(Material supplied begins)

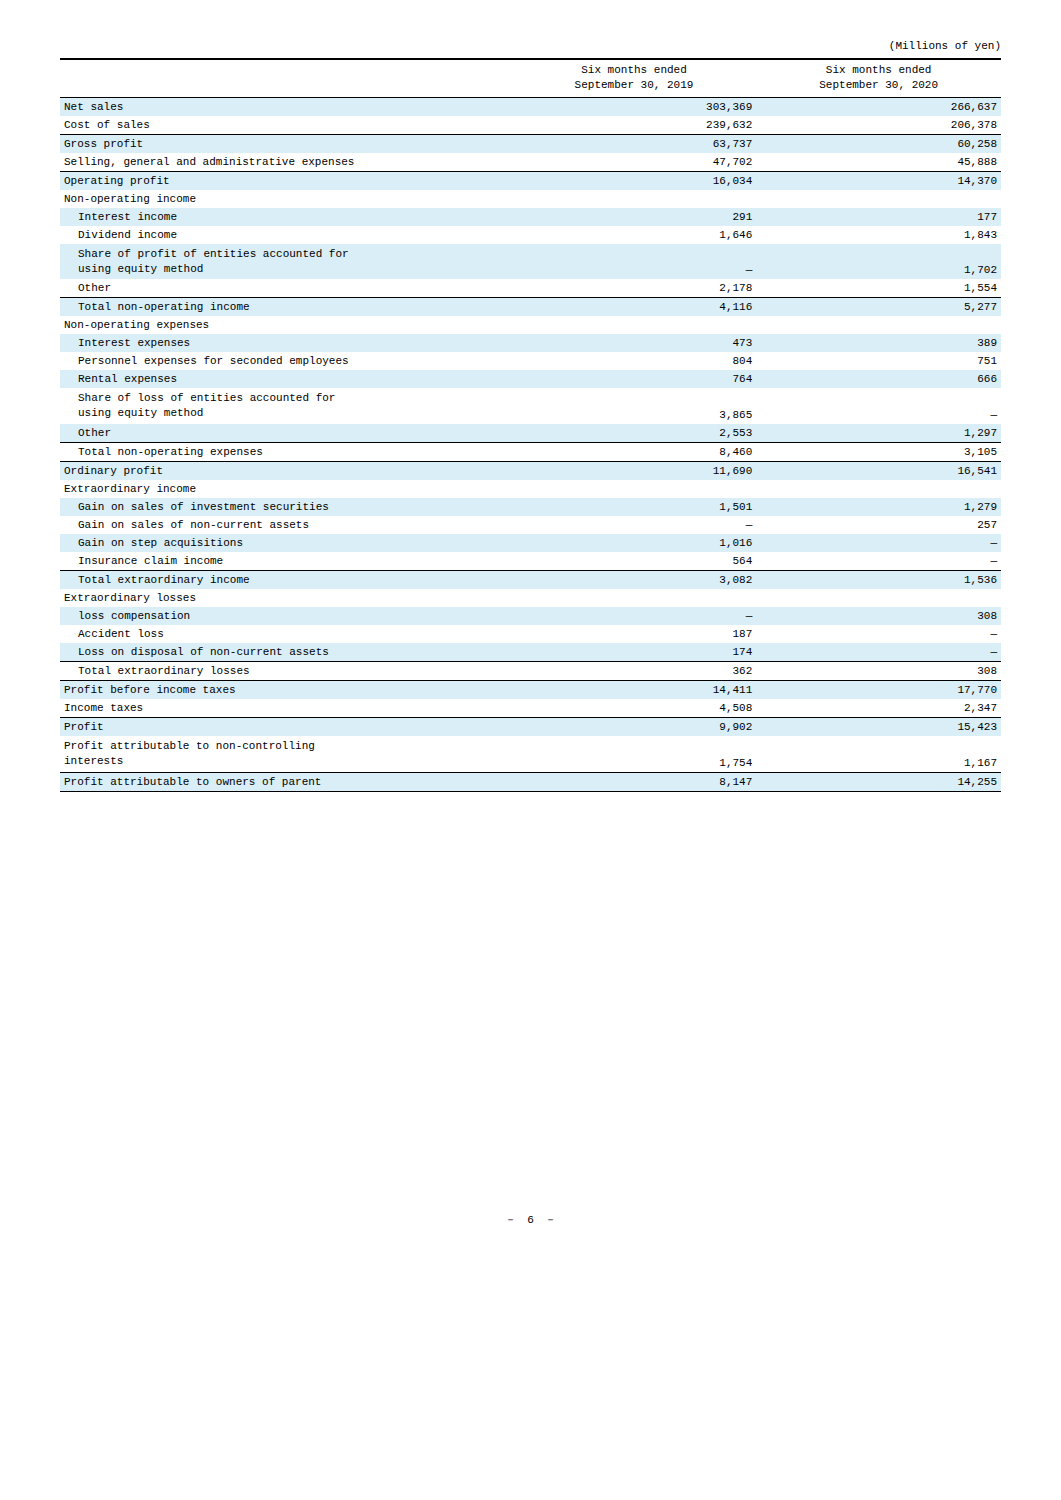(Millions of yen)
| | Six months ended September 30, 2019 | Six months ended September 30, 2020 |
| --- | --- | --- |
| Net sales | 303,369 | 266,637 |
| Cost of sales | 239,632 | 206,378 |
| Gross profit | 63,737 | 60,258 |
| Selling, general and administrative expenses | 47,702 | 45,888 |
| Operating profit | 16,034 | 14,370 |
| Non-operating income | | |
| Interest income | 291 | 177 |
| Dividend income | 1,646 | 1,843 |
| Share of profit of entities accounted for using equity method | — | 1,702 |
| Other | 2,178 | 1,554 |
| Total non-operating income | 4,116 | 5,277 |
| Non-operating expenses | | |
| Interest expenses | 473 | 389 |
| Personnel expenses for seconded employees | 804 | 751 |
| Rental expenses | 764 | 666 |
| Share of loss of entities accounted for using equity method | 3,865 | — |
| Other | 2,553 | 1,297 |
| Total non-operating expenses | 8,460 | 3,105 |
| Ordinary profit | 11,690 | 16,541 |
| Extraordinary income | | |
| Gain on sales of investment securities | 1,501 | 1,279 |
| Gain on sales of non-current assets | — | 257 |
| Gain on step acquisitions | 1,016 | — |
| Insurance claim income | 564 | — |
| Total extraordinary income | 3,082 | 1,536 |
| Extraordinary losses | | |
| loss compensation | — | 308 |
| Accident loss | 187 | — |
| Loss on disposal of non-current assets | 174 | — |
| Total extraordinary losses | 362 | 308 |
| Profit before income taxes | 14,411 | 17,770 |
| Income taxes | 4,508 | 2,347 |
| Profit | 9,902 | 15,423 |
| Profit attributable to non-controlling interests | 1,754 | 1,167 |
| Profit attributable to owners of parent | 8,147 | 14,255 |
－　6　－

(Material supplied ends)

(The task)
Each line of the records with the word "Gain" in it is to be copied.

(Answer to this exercise)
| Gain on sales of investment securities | 1,501 | 1,279 |
| Gain on sales of non-current assets | — | 257 |
| Gain on step acquisitions | 1,016 | — |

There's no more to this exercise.